> **ACTION ITEM**: Copy the passage on Christian prayer word for word, between "That is the" and "in any language.", inclusive.

-------- READING PASSAGE

It should not be thought, however, that Christian prayer has always been, or indeed can be, taken the way it often is today. There is an exemplary Christian prayer in which Christ Jesus himself showed, as clearly as anyone can possibly show, what the mood of a Christian should be in prayer. It is simply this: ‘Father, if it can be done, let this cup pass away from me, but not my will but your will be done.’103Matthew 26: 39. Let us consider these words. In the first place it is a genuine petition―to let the cup pass, but at the same time wholly given up to the will of the divine spirit: ‘But not my will but your will be done.’ This mood, where we let the will of the divine spirit be alive in us as we pray, giving ourselves up to it, not wanting anything for ourselves but letting the divine spirit have its will in us, this mood must be present as an undertow, the basic note in our prayer if it is to be Christian.
It is quite clear that with this it is impossible to have an egotistical prayer. It is also impossible for other reasons to offer an egotistical prayer to God, for then one of us would ask for rain, his neighbour for sunshine, and both would be asking for purely egotistical reasons, not to speak of situations where two armies face each other about to do battle and each asks that it may be victorious, which is of course quite impossible. But if there is a basic mood of ‘not my will but your will be done’, we can ask for anything, for we are then giving ourselves up to the will of the divine spirit. I would like to ask for this, but I leave it to the divine spirit to decide if it shall come to be or not.
That is the basic mood of Christian prayer, and it is in this aspect that the most comprehensive, most universal prayer of Christian tradition arose—the Lord's Prayer, which tradition says was taught by Christ Jesus himself. It is indeed one of the most profound prayers in the world. Today we are no longer able to know the profound depths of the Lord's Prayer in its original language. But the thoughts it contains are so tremendous that it does not lose anything in any language.

----------------
-------- RECORDS

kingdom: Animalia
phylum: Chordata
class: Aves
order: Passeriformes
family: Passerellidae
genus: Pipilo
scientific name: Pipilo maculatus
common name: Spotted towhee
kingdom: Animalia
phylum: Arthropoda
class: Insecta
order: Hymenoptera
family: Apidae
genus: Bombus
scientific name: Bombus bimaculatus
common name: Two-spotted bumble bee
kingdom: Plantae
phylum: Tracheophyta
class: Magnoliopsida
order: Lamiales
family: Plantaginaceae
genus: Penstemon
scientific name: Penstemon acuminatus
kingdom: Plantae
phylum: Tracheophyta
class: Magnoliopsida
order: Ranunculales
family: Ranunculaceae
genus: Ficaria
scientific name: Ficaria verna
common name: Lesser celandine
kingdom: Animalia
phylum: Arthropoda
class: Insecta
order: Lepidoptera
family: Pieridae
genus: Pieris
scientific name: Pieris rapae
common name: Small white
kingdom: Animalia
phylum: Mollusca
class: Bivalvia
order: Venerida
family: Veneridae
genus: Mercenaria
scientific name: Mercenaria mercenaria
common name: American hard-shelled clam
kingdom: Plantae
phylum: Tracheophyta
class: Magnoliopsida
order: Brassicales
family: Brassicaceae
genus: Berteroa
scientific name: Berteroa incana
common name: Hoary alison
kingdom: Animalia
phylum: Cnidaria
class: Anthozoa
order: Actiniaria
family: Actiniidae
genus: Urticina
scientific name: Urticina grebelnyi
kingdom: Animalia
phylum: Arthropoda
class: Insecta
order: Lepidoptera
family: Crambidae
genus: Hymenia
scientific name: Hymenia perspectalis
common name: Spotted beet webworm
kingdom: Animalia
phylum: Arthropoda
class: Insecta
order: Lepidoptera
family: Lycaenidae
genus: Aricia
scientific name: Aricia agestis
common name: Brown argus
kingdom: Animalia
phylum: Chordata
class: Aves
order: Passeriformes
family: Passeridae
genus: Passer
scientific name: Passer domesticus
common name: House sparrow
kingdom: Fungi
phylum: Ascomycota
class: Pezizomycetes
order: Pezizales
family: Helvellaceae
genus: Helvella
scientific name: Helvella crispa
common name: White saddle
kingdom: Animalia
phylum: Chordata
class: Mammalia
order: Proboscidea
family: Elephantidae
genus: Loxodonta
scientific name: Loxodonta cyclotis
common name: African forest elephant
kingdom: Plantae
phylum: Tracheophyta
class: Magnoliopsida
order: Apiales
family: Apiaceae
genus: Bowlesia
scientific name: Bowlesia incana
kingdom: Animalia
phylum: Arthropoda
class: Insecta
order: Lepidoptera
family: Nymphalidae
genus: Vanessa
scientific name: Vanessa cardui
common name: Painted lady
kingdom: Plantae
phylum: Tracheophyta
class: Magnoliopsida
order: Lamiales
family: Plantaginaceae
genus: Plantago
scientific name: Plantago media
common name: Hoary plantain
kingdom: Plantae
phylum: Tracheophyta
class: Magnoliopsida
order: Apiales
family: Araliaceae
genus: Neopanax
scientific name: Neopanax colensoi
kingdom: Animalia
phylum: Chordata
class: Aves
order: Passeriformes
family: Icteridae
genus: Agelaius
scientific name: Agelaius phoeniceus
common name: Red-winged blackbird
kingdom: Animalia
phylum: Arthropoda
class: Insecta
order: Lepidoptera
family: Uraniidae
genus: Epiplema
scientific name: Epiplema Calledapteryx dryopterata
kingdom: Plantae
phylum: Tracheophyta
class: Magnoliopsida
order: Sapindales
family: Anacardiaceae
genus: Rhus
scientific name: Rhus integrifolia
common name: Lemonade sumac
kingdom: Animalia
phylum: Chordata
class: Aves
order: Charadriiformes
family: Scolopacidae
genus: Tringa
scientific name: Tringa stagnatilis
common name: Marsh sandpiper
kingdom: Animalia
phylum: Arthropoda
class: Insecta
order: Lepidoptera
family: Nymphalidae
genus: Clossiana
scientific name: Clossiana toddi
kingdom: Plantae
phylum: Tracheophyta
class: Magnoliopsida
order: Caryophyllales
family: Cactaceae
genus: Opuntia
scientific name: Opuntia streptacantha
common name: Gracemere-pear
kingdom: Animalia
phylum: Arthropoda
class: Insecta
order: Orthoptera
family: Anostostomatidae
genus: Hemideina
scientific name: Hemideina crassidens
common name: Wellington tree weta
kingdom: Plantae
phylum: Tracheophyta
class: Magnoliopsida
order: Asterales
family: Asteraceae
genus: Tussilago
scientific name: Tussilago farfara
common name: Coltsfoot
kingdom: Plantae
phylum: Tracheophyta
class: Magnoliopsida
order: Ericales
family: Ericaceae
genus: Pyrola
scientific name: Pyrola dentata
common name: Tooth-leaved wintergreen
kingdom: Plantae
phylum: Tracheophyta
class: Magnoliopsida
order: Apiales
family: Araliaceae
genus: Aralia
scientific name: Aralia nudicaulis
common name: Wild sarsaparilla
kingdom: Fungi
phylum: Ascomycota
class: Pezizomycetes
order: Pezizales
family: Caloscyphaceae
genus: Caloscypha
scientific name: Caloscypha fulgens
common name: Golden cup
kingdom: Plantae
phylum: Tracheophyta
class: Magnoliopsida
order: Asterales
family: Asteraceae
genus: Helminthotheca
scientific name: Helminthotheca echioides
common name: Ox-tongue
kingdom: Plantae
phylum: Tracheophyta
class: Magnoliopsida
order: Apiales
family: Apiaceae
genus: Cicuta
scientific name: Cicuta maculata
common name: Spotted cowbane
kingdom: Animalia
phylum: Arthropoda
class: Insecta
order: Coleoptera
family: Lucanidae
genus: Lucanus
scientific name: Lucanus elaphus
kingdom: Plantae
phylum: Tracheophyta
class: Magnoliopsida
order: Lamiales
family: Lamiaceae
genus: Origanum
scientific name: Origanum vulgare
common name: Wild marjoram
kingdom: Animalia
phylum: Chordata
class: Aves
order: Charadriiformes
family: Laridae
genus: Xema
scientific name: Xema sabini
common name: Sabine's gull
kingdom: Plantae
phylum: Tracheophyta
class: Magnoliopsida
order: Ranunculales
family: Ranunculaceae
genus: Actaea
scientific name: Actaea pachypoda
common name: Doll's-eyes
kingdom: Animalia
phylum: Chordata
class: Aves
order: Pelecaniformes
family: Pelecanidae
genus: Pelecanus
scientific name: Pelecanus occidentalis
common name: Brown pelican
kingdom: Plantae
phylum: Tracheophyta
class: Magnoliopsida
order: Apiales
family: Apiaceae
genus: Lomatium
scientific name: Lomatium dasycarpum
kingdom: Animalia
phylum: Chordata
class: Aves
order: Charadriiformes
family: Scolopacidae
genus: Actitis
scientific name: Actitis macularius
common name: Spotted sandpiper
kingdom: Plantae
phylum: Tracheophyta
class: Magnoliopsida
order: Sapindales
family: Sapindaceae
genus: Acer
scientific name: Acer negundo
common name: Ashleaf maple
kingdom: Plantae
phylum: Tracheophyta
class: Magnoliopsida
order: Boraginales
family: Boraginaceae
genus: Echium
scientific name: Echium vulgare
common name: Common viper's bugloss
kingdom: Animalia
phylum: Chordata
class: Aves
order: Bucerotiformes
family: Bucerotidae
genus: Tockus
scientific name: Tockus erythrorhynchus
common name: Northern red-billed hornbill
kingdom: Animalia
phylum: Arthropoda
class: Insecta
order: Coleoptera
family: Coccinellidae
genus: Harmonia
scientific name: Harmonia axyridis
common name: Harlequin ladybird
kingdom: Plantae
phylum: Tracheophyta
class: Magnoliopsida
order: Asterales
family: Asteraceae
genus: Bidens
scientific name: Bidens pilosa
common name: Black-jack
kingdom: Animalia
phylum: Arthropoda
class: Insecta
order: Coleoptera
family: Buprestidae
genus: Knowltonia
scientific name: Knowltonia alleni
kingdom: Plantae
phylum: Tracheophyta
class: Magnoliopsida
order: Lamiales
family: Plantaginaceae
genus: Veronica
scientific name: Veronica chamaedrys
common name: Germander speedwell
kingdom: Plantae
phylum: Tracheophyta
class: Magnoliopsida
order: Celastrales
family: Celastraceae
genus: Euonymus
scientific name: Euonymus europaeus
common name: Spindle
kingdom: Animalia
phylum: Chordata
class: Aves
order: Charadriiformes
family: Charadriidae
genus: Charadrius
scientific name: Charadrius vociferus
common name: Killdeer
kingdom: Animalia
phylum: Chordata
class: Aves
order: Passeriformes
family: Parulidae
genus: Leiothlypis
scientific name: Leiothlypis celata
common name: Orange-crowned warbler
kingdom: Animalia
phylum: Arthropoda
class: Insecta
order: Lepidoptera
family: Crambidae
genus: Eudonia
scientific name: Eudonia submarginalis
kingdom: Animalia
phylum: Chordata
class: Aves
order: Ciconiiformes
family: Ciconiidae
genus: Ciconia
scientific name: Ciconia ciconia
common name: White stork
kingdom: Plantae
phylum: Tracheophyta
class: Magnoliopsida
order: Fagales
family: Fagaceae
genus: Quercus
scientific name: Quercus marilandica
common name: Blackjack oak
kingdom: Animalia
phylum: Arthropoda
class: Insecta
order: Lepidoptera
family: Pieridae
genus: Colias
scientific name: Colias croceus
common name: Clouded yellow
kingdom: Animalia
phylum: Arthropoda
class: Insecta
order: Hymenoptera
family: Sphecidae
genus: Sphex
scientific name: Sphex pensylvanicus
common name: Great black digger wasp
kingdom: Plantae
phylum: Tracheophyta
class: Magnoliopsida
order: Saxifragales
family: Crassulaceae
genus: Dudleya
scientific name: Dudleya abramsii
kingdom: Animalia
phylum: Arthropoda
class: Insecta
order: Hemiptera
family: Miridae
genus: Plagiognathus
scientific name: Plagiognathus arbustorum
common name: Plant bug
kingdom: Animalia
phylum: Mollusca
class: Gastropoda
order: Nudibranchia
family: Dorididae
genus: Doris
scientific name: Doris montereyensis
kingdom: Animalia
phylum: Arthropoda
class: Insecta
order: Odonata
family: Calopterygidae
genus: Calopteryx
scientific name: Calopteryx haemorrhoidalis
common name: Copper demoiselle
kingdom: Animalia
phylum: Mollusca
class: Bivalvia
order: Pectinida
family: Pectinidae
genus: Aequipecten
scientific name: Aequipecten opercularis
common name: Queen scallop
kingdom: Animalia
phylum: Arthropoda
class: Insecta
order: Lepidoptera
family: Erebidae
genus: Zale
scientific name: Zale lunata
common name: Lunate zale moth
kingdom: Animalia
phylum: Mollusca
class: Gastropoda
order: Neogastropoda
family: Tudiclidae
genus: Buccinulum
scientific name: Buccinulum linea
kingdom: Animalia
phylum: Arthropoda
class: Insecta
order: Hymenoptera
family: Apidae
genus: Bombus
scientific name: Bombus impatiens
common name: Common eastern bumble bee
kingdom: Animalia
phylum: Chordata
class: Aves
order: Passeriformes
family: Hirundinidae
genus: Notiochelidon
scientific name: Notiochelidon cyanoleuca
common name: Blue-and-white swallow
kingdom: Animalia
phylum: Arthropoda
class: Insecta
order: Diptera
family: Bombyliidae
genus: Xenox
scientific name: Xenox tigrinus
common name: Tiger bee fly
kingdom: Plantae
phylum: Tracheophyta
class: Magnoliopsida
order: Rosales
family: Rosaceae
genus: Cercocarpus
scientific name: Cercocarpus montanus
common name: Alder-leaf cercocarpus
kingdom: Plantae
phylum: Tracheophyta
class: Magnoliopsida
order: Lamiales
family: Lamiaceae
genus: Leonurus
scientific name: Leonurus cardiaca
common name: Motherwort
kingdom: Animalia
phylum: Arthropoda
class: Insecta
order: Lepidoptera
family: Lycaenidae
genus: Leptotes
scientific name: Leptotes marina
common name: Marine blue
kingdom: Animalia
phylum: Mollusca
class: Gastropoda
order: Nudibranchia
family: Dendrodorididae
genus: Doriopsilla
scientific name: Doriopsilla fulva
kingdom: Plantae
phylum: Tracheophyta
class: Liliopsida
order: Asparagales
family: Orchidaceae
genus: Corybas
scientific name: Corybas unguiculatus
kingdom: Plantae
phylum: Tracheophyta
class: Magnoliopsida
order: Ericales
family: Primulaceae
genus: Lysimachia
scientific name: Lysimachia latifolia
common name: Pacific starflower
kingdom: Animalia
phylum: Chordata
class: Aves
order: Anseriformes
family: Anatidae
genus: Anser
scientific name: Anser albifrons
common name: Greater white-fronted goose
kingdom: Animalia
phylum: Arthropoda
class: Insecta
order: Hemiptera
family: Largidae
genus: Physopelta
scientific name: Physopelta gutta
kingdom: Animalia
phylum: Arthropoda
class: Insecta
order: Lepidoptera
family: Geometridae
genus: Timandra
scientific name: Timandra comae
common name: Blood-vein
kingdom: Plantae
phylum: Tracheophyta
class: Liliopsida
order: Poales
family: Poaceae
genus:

----------------

> **EXERCISE ANSWER**:
That is the basic mood of Christian prayer, and it is in this aspect that the most comprehensive, most universal prayer of Christian tradition arose—the Lord's Prayer, which tradition says was taught by Christ Jesus himself. It is indeed one of the most profound prayers in the world. Today we are no longer able to know the profound depths of the Lord's Prayer in its original language. But the thoughts it contains are so tremendous that it does not lose anything in any language.